Makan malam. ibu tidak memasak. Hanya tempe sisa kemarin yang ada serta nasi yang cukup sepiring untuk bertiga. Ibu membuka pembicaraan.
“Tadi orang yang datang dari kota. Jauh-jauh kemari ngasih surat punya ayah dulu,” kata ibu.
“Apa isinya Bu,” sambut Sri. Masih diam. Hingga ia menjelaskan bahwa keduanya tidak perlu tahu dulu. Tidak ada protes dari kakak beradik itu. Mereka percaya sepenuhnya dengan ibunya.

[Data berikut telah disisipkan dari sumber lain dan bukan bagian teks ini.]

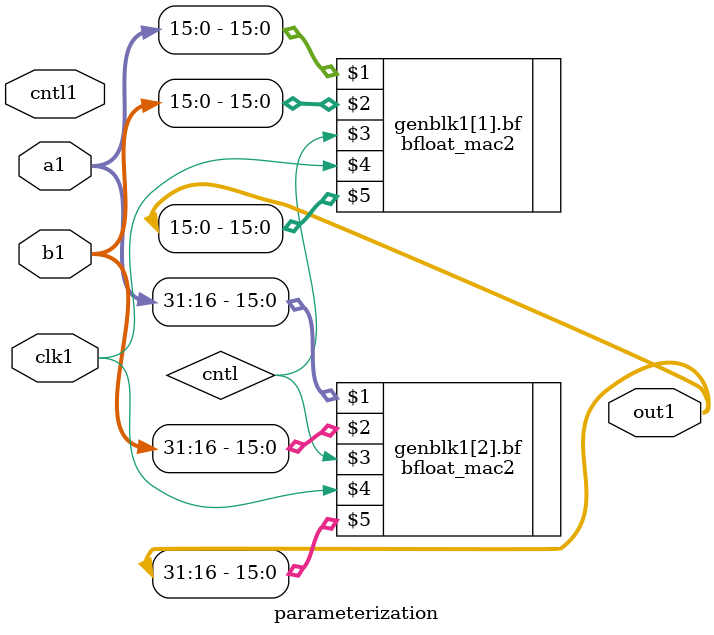
<source format=sv>
`timescale 1ns / 1ps


module parameterization #(parameter N=2)(a1,b1,cntl1,clk1,out1);
input bit[16*N-1:0]a1,b1;
input bit  clk1;
input bit  cntl1;
output bit [16*N-1:0]out1;
genvar i;

generate
for(i=1;i<N+1;i++)
begin
bfloat_mac2 bf(a1[i*16-1:i*16-16],b1[i*16-1:i*16-16],cntl,clk1,out1[i*16-1:i*16-16]);
end
endgenerate


endmodule

</source>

Enam bulan kemudian seseorang yang dulu pernah ke rumah datang lagi. Kali ini tidak sendiri tapi bertiga dengan dua orang lainya. Perawakan besar beserta tato di kedua lengannya. Ibu langsung datang menjamu. Ketiganya berbicara diruang tamu. Ada sedikit bentakan yang diluncurkan pada ibu. Ibu diam saja. Mereka bertiga pun meninggalkan rumah.
***
Mendengar perkataan kakaknya ia berhenti meronta. Kesadaranya mulai terangkat perlahan-lahan. Akal sehatnya mulai bisa bekerja. Meski belum seutuhnya. Perlahan-lahan mulai bisa diterapkanya. Hanya saja melamun dengan tatapan kosong yang belum bisa hilang darinya. Namun itu sedikit meringankan beban sang kakak untuk mengurusnya.
Malam itu. Sukasih bermimpi. Ibu datang padanya. Mengelus dahinya yang mulai berkerut.

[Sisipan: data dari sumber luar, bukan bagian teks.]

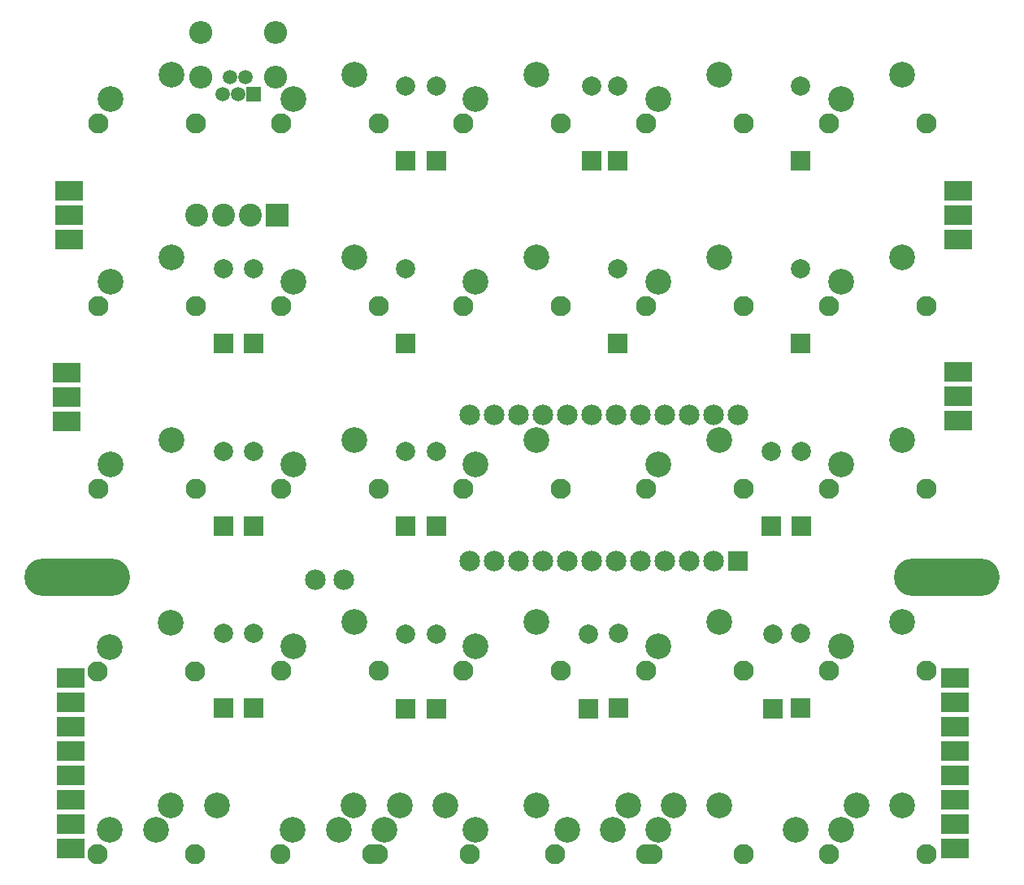
<source format=gts>
G04 #@! TF.GenerationSoftware,KiCad,Pcbnew,(5.1.4-0-10_14)*
G04 #@! TF.CreationDate,2019-11-16T22:27:34+01:00*
G04 #@! TF.ProjectId,tripel,74726970-656c-42e6-9b69-6361645f7063,rev?*
G04 #@! TF.SameCoordinates,Original*
G04 #@! TF.FileFunction,Soldermask,Top*
G04 #@! TF.FilePolarity,Negative*
%FSLAX46Y46*%
G04 Gerber Fmt 4.6, Leading zero omitted, Abs format (unit mm)*
G04 Created by KiCad (PCBNEW (5.1.4-0-10_14)) date 2019-11-16 22:27:34*
%MOMM*%
%LPD*%
G04 APERTURE LIST*
%ADD10C,2.101800*%
%ADD11C,2.686000*%
%ADD12R,2.900000X2.152600*%
%ADD13O,11.000000X3.900000*%
%ADD14O,2.400000X2.400000*%
%ADD15C,1.500000*%
%ADD16R,1.500000X1.500000*%
%ADD17C,2.400000*%
%ADD18R,2.400000X2.400000*%
%ADD19R,2.000000X2.000000*%
%ADD20C,2.000000*%
%ADD21R,2.152600X2.152600*%
%ADD22C,2.152600*%
G04 APERTURE END LIST*
D10*
X126355000Y-123787500D03*
X116195000Y-123787500D03*
D11*
X117465000Y-121247500D03*
X123815000Y-118707500D03*
D10*
X126392500Y-66656250D03*
X116232500Y-66656250D03*
D11*
X117502500Y-64116250D03*
X123852500Y-61576250D03*
D12*
X112940625Y-78702500D03*
X112940625Y-73622500D03*
X112940625Y-76162500D03*
X205857000Y-73559000D03*
X205857000Y-78639000D03*
X205857000Y-76099000D03*
X113157000Y-59690000D03*
X113157000Y-54610000D03*
X113157000Y-57150000D03*
X205781250Y-59746000D03*
X205781250Y-54666000D03*
X205781250Y-57206000D03*
D13*
X204618750Y-94968750D03*
D11*
X141277500Y-121247500D03*
X147627500Y-118707500D03*
X188902500Y-121247500D03*
X195252500Y-118707500D03*
X122227500Y-121247500D03*
X128577500Y-118707500D03*
X169852500Y-121247500D03*
X176202500Y-118707500D03*
D10*
X183505000Y-123787500D03*
X173345000Y-123787500D03*
D11*
X174615000Y-121247500D03*
X180965000Y-118707500D03*
D10*
X202517500Y-47625000D03*
X192357500Y-47625000D03*
D11*
X193627500Y-45085000D03*
X199977500Y-42545000D03*
D10*
X183486250Y-47625000D03*
X173326250Y-47625000D03*
D11*
X174596250Y-45085000D03*
X180946250Y-42545000D03*
D10*
X164455000Y-47625000D03*
X154295000Y-47625000D03*
D11*
X155565000Y-45085000D03*
X161915000Y-42545000D03*
D10*
X145423750Y-47625000D03*
X135263750Y-47625000D03*
D11*
X136533750Y-45085000D03*
X142883750Y-42545000D03*
D10*
X126392500Y-47625000D03*
X116232500Y-47625000D03*
D11*
X117502500Y-45085000D03*
X123852500Y-42545000D03*
D10*
X202517500Y-66656250D03*
X192357500Y-66656250D03*
D11*
X193627500Y-64116250D03*
X199977500Y-61576250D03*
D10*
X145423750Y-66656250D03*
X135263750Y-66656250D03*
D11*
X136533750Y-64116250D03*
X142883750Y-61576250D03*
D10*
X183486250Y-66656250D03*
X173326250Y-66656250D03*
D11*
X174596250Y-64116250D03*
X180946250Y-61576250D03*
D10*
X164455000Y-66656250D03*
X154295000Y-66656250D03*
D11*
X155565000Y-64116250D03*
X161915000Y-61576250D03*
D10*
X202517500Y-85687500D03*
X192357500Y-85687500D03*
D11*
X193627500Y-83147500D03*
X199977500Y-80607500D03*
D10*
X183486250Y-85687500D03*
X173326250Y-85687500D03*
D11*
X174596250Y-83147500D03*
X180946250Y-80607500D03*
D10*
X126392500Y-85687500D03*
X116232500Y-85687500D03*
D11*
X117502500Y-83147500D03*
X123852500Y-80607500D03*
D10*
X145423750Y-85687500D03*
X135263750Y-85687500D03*
D11*
X136533750Y-83147500D03*
X142883750Y-80607500D03*
D10*
X164455000Y-85687500D03*
X154295000Y-85687500D03*
D11*
X155565000Y-83147500D03*
X161915000Y-80607500D03*
D10*
X145423750Y-104718750D03*
X135263750Y-104718750D03*
D11*
X136533750Y-102178750D03*
X142883750Y-99638750D03*
D10*
X126355000Y-104737500D03*
X116195000Y-104737500D03*
D11*
X117465000Y-102197500D03*
X123815000Y-99657500D03*
D10*
X183486250Y-104718750D03*
X173326250Y-104718750D03*
D11*
X174596250Y-102178750D03*
X180946250Y-99638750D03*
D10*
X164455000Y-104718750D03*
X154295000Y-104718750D03*
D11*
X155565000Y-102178750D03*
X161915000Y-99638750D03*
D10*
X202517500Y-104718750D03*
X192357500Y-104718750D03*
D11*
X193627500Y-102178750D03*
X199977500Y-99638750D03*
D10*
X154930000Y-123787500D03*
X144770000Y-123787500D03*
D11*
X146040000Y-121247500D03*
X152390000Y-118707500D03*
D10*
X173980000Y-123787500D03*
X163820000Y-123787500D03*
D11*
X165090000Y-121247500D03*
X171440000Y-118707500D03*
D12*
X113343750Y-123190000D03*
X113343750Y-120650000D03*
X113343750Y-118110000D03*
X113343750Y-115570000D03*
X113343750Y-113030000D03*
X113343750Y-110490000D03*
X113343750Y-107950000D03*
X113343750Y-105410000D03*
X205500000Y-123190000D03*
X205500000Y-120650000D03*
X205500000Y-118110000D03*
X205500000Y-115570000D03*
X205500000Y-113030000D03*
X205500000Y-110490000D03*
X205500000Y-107950000D03*
X205500000Y-105410000D03*
D14*
X126897500Y-42827000D03*
X126897500Y-38127000D03*
X134697500Y-38127000D03*
X134697500Y-42827000D03*
D15*
X129197500Y-44577000D03*
X129997500Y-42827000D03*
X130797500Y-44577000D03*
X131597500Y-42827000D03*
D16*
X132397500Y-44577000D03*
D13*
X114036000Y-94968750D03*
D17*
X126489000Y-57150000D03*
X132089000Y-57150000D03*
X129289000Y-57150000D03*
D18*
X134889000Y-57150000D03*
D19*
X186521250Y-108637500D03*
D20*
X186521250Y-100837500D03*
D19*
X151437500Y-51525000D03*
D20*
X151437500Y-43725000D03*
D19*
X129281250Y-70556250D03*
D20*
X129281250Y-62756250D03*
X189375000Y-43725000D03*
D19*
X189375000Y-51525000D03*
D20*
X186375000Y-81787500D03*
D19*
X186375000Y-89587500D03*
X132375000Y-108618750D03*
D20*
X132375000Y-100818750D03*
D19*
X129281250Y-89587500D03*
D20*
X129281250Y-81787500D03*
D19*
X148262500Y-51525000D03*
D20*
X148262500Y-43725000D03*
D19*
X189375000Y-70556250D03*
D20*
X189375000Y-62756250D03*
X170437500Y-100818750D03*
D19*
X170437500Y-108618750D03*
D20*
X129281250Y-100818750D03*
D19*
X129281250Y-108618750D03*
D20*
X132387500Y-62737500D03*
D19*
X132387500Y-70537500D03*
D20*
X132375000Y-81787500D03*
D19*
X132375000Y-89587500D03*
D20*
X189468750Y-81787500D03*
D19*
X189468750Y-89587500D03*
D20*
X167312500Y-100837500D03*
D19*
X167312500Y-108637500D03*
D20*
X148262500Y-100837500D03*
D19*
X148262500Y-108637500D03*
D20*
X167640000Y-43725000D03*
D19*
X167640000Y-51525000D03*
X148262500Y-70556250D03*
D20*
X148262500Y-62756250D03*
D19*
X189375000Y-108618750D03*
D20*
X189375000Y-100818750D03*
D19*
X148262500Y-89587500D03*
D20*
X148262500Y-81787500D03*
D19*
X151437500Y-89587500D03*
D20*
X151437500Y-81787500D03*
D19*
X170343750Y-51525000D03*
D20*
X170343750Y-43725000D03*
D19*
X170343750Y-70556250D03*
D20*
X170343750Y-62756250D03*
X151437500Y-100837500D03*
D19*
X151437500Y-108637500D03*
D21*
X182883500Y-93213750D03*
D22*
X180343500Y-93213750D03*
X177803500Y-93213750D03*
X175263500Y-93213750D03*
X172723500Y-93213750D03*
X170183500Y-93213750D03*
X167643500Y-93213750D03*
X165103500Y-93213750D03*
X162563500Y-93213750D03*
X160023500Y-93213750D03*
X157483500Y-93213750D03*
X154943500Y-93213750D03*
X154943500Y-77973750D03*
X157483500Y-77973750D03*
X160023500Y-77973750D03*
X162563500Y-77973750D03*
X165103500Y-77973750D03*
X167643500Y-77973750D03*
X170183500Y-77973750D03*
X172723500Y-77973750D03*
X175263500Y-77973750D03*
X177803500Y-77973750D03*
X180343500Y-77973750D03*
X182883500Y-77973750D03*
D11*
X200015000Y-118707500D03*
X193665000Y-121247500D03*
D10*
X192395000Y-123787500D03*
X202555000Y-123787500D03*
X145405000Y-123787500D03*
X135245000Y-123787500D03*
D11*
X136515000Y-121247500D03*
X142865000Y-118707500D03*
D22*
X141825000Y-95212500D03*
X138825000Y-95212500D03*
D11*
X161915000Y-118707500D03*
X155565000Y-121247500D03*
M02*

</source>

“Sih, sudah saatnya kau sadar. Tidak seharusnya kau begitu, kasian kakakmu. Ikhlaskan ibu yang gagal mengurus kalian,” bisik ibu padanya.
***
Ibu mulai sakit-sakitan. Ia tak lagi bekerja. Hanya Sri yang bekerja. Sedangkan adiknya mengurus ibu yang terbaring diranjang bilik. Tiga bulan setelah kejadian tiga orang itu. Ibu mulai sakit-sakitan. Ibu memanggil Sukasih. Diisyratkan padanya untuk duduk di pinggir ranjangnya. Ia mengarahkannya untuk mengambil amplop yang ada dibawah baju dalam lemari.
“Berikan amplop ini pada tiga orang yang dulu datang marah-marah. Itu adalah hutang ayahmu. Belum sempat terbayarkan hingga ayah meninggal dunia. Dan semua hutang tertimpa pada ibu,”

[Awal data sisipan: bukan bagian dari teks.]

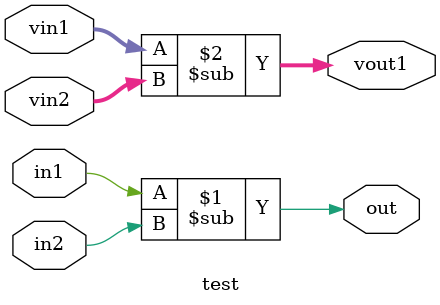
<source format=v>
module test(out, in1, in2, vin1, vin2, vout1);
output out;
input in1, in2;
input [1:0] vin1;
input [2:0] vin2;
output [3:0] vout1;

assign out = in1 - in2;
assign vout1 = vin1 - vin2;
endmodule

</source>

Isyarat selanjutnya datang. Ia mulai susah untuk berbicara.
“Aku sudah tak kuat lagi. Semua beban hidup kita telah aku lunasi untuk masa depan kalian. Aku tak ingin kalian terbebani. Jaga hidup kalian,” ucapan yang perlahan beriringan dengan kolopak mata yang tertutup bersamaan. Akhirnya pergi selamanya.